Extensive vaccination campaigns against COVID-19 have played a significant role in controlling virus spread and preventing severe illness. This study focused on breakthrough infections in vaccinated individuals, raising concerns about vaccine effectiveness against SARS-CoV-2 variant immune escape, with particular attention to lineage distribution among vaccinated and unvaccinated individuals.

METHODS

A case-control study was conducted from January to April 2023, sequencing 298 samples from participants who tested positive for COVID-19 via rapid diagnostic test (RDT) from 22 health facilities, including vaccinated and unvaccinated cases.

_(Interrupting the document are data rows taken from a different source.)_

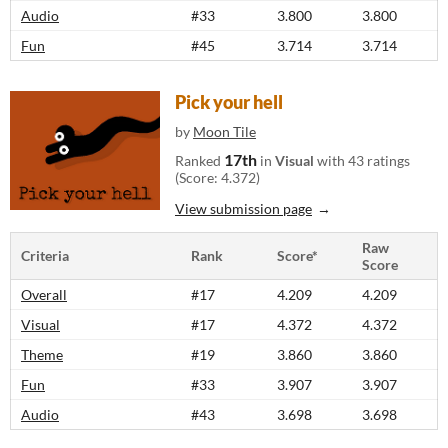
Audio
#33
3.800
3.800
Fun
#45
3.714
3.714
Pick your hell
by
Moon Tile
17th
Ranked
in
Visual
with 43 ratings
(Score: 4.372)
View submission page
Raw
Criteria
Rank
Score*
Score
Overall
#17
4.209
4.209
Visual
#17
4.372
4.372
Theme
#19
3.860
3.860
Fun
#33
3.907
3.907
Audio
#43
3.698
3.698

Besides clinical and epidemiological data, nasopharyngeal swabs were obtained, and reverse transcription quantitative polymerase chain reaction (RT-qPCR) was conducted to determine Cycle threshold (Ct) values, followed by whole genome sequencing of 298 samples fulfilling sequencing criteria to identify variants of concern and specific virus lineages.

RESULTS

Out of 298 samples sequenced, 281 fulfill quality for analysis with 44.8% (126) had received at least one COVID-19 vaccine dose, while 51.9% (146) were not vaccinated, and 3.2% (9) patients had no vaccination records. The analysis showed that all cases were of the Omicron variant, with the XBB.1.5 lineage being the most prevalent (38.4%), followed by FL.2 (9.3%) and XBB.1.9.1.2 (7.8%). The remaining 44.5% comprised a combination of 22 other lineages. The XBB.1.5 variant accounted for 51 (47.2%) cases among vaccinated individuals with at least one dose and 57 (52.8%) among unvaccinated, showing relatively similar prevalence across both groups. The viral load as indicated by the Ct value varied widely, with a significant appearance in the lower ranges (high viral load), suggesting active viral replication. Notably, 25% of samples exhibited high viral loads (Ct values 13-15), showing the high transmissibility of the XBB.1.5 lineage among both vaccinated and unvaccinated populations.

CONCLUSION

The findings emphasize the need for continuous genomic surveillance and regular vaccine updates to address emerging SARS-CoV-2 variants, particularly the immune-evasive XBB lineage. The high prevalence of variants like XBB.1.5 in breakthrough infection underscores the importance of adaptive vaccination strategies and next-generation vaccines to maintain efficacy. Ongoing monitoring of variant dynamics is crucial for informed public health responses, strengthening pandemic preparedness and future outbreak prevention.